Director: Just Jaeckin; Writer: Jean-Louis Richard, from the novel by Emmanuelle Arsan
With Alain Cuny, Sylvia Kristel, Marika Green, Christine Boisson
Lionsgate
"X Was Never Like This," the newspaper ads proclaimed when this French sexcapade opened at Manhattan's Paris Theatre in late 1974. In the brief era of porno chic, when films with hard-core sex were drawing millions of the curious into movie houses (no video back then), the soft-core, soft-focus adventures of Dutch ingenue Sylvia Kristel made a quiet sensation, and millions of dollars for Columbia, a major studio taking a fling in a flirtation with sexual explicitness. (One scene, of a Thai dancer blowing cigarette smoke out of an unexpected orifice, was cut from some U.S. prints.) Back then, the melange of exotic locations and acres of nakedness seemed both daring and soothing. These days a late-night viewer can't turn on Cinemax or Showtime without getting turned on, Emmanuelle-style. The standard set pieces of TV erotica sex in an airplane, the night-club striptease, the Sapphic caresses, the whole kitten caboodle come straight from this movie.
The film, directed by first-timer Jaeckin, had a few distinguished abettors. Scripter Richard, who had written The Bride Wore Black and Day for Night with François Truffaut, got no screen credit on Emmanuelle but did negotiate 8% of the profits. Another Truffaut alum, Claudine Bouché, served as editor. The male star was Alain Cuny, who had played romantic leads in top French films of the 40s and the suicidal philosopher Steiner in Federico Fellini's international hit La Dolce Vita. But it was Kristel, a 21-year-old model with a pretty face and an evident pleasure in displaying her slim, luscious figure, who closed the deal. Veteran stunner Marika Green (aunt of current European screen siren Eva Green) and teenage Christine Boisson added to Emmanuelle's unabashed allure.

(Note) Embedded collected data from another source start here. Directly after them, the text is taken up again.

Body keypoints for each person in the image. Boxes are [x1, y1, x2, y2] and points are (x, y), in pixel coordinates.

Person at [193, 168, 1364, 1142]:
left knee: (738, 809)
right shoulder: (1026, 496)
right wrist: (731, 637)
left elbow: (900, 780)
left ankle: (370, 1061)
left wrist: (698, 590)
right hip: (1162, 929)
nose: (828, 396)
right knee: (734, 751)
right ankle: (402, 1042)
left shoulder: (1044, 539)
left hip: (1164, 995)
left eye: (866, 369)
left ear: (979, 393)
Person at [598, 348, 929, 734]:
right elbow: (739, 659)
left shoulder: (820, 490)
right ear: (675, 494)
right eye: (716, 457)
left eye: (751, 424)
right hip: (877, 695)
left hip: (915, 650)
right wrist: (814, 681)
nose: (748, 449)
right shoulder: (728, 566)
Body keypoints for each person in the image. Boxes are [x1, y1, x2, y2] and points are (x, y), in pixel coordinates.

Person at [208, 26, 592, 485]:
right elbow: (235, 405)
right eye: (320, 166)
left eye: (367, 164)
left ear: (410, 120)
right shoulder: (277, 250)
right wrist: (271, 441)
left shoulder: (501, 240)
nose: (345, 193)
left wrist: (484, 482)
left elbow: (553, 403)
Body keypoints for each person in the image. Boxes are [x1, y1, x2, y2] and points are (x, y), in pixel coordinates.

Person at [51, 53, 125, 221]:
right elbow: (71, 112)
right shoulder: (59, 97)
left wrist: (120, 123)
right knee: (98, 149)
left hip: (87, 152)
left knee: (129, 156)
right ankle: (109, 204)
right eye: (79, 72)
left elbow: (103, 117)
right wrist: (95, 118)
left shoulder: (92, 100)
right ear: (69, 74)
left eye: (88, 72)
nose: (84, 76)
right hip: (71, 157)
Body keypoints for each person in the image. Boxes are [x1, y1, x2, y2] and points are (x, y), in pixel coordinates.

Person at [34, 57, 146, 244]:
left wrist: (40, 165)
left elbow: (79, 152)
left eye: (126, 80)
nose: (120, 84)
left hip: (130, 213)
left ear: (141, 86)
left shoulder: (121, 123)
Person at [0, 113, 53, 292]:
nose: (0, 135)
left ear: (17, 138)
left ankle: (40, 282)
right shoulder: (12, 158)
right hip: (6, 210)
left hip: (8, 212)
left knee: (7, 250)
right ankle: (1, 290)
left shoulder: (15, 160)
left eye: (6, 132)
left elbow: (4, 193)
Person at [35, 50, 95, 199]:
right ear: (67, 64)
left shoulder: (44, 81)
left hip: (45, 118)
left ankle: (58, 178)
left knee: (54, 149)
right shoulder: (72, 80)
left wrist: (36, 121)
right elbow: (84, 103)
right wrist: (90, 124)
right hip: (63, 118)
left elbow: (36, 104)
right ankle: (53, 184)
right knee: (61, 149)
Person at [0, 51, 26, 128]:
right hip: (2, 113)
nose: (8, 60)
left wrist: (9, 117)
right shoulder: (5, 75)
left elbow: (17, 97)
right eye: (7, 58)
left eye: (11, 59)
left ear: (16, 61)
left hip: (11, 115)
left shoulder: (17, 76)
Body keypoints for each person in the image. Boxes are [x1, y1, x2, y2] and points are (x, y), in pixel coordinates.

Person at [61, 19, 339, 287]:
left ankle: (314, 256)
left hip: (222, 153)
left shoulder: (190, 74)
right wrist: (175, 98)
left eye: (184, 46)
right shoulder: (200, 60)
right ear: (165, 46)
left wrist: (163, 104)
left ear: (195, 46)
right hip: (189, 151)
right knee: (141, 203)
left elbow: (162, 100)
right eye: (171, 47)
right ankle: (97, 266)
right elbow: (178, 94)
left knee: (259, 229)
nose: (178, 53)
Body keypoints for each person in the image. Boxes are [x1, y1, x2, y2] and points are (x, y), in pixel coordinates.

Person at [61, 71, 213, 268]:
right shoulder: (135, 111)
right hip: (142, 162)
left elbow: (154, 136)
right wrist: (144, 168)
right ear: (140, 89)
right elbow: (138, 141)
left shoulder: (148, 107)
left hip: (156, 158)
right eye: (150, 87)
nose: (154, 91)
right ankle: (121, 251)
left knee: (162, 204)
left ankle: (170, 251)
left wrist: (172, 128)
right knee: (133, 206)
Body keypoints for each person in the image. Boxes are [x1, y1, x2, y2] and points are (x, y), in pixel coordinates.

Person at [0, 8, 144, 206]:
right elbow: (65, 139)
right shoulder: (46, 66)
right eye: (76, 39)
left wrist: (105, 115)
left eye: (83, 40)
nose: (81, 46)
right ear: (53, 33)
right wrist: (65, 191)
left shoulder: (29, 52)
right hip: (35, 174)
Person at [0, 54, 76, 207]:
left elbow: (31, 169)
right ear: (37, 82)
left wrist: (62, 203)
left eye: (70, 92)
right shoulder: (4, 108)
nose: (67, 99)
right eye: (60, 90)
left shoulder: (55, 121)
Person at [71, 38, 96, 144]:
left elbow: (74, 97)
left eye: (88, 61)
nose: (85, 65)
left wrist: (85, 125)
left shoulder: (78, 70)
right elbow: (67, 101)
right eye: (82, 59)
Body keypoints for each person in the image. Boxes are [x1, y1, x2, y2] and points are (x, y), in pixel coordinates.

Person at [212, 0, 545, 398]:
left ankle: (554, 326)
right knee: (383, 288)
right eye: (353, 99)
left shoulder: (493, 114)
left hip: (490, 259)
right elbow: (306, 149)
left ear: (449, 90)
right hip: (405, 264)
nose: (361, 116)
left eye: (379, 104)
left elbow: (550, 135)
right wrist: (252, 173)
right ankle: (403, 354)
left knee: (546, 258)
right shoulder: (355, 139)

The film was a huge hit in France, running for 11 years in one Champs Elysées theater, and duplicated its success in the States. That the movie was in French (a language Kristel didn't speak) only added to its panache for American moviegoers who still looked to France as the repository of sexual elegance. Emmanuelle spawned two official sequels with Kristel, and at least 50 low-budget ripoffs, from the Laura Gemser Black Emmanuelle to Las Orgías inconfesables de Emmanuelle from legendary sub-basement Spanish auteur Jess Franco.
In a 54 min. extra, An Erotic Success: The Making of Emmanuelle, the prime tale-tellers are Bouché and Richard Suzuki, the cinematographer who also served as second-unit director and, in a horse-riding long shot, stunt double for Mlle. Kristel. They detailed the tyro director's difficulties putting tender passion on film, the antagonism Cuny provoked on the set and the concerns expressed by producer Yves Rousset-Rouard. It's an informative little testament to filmmaking serendipity. It might even be true.
The argument made in the 70s that Emmanuelle was an expression of feminist erotic liberation isn't so persuasive now. The heroine spends much of her time being bossed around (and in one scene sexually brutalized) by her husband, her girlfriends and Cuny. She's at best a very willing slave. And as Bouché notes, the movie was not very good, but it purveyed a "soft and chic eroticism. It looked like those posh magazines with photographs of nude women." So if, today, Emmanuelle has the nostalgic naughtiness of an old, dog-eared copy of Playboy, it also has Kristel and those other lovely women, still young and animated, taking their pleasures for the delectation of viewers who want to keep in touch with their adolescent erotic dreams.